WRITTEN TASK:
Count the lines below that contain the string "from" and reply with the number only.

[Begin DATASET ROWS]

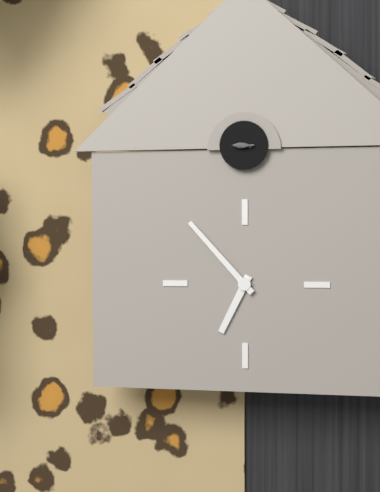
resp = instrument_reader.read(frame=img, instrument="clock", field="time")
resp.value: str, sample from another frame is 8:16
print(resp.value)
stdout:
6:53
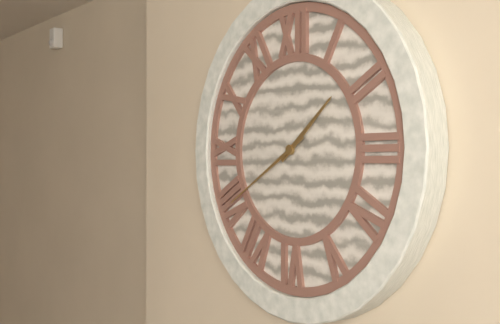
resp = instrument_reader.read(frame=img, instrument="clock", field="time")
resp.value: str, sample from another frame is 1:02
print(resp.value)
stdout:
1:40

[End DATASET ROWS]
[Begin DATASET ROWS]

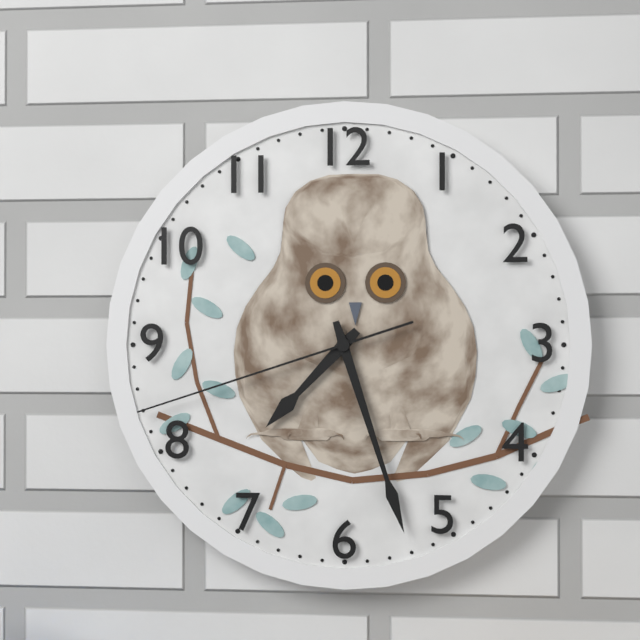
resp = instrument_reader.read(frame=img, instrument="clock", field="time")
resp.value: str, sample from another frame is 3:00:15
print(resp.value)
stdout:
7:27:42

[End DATASET ROWS]

RESULT BELOW:
3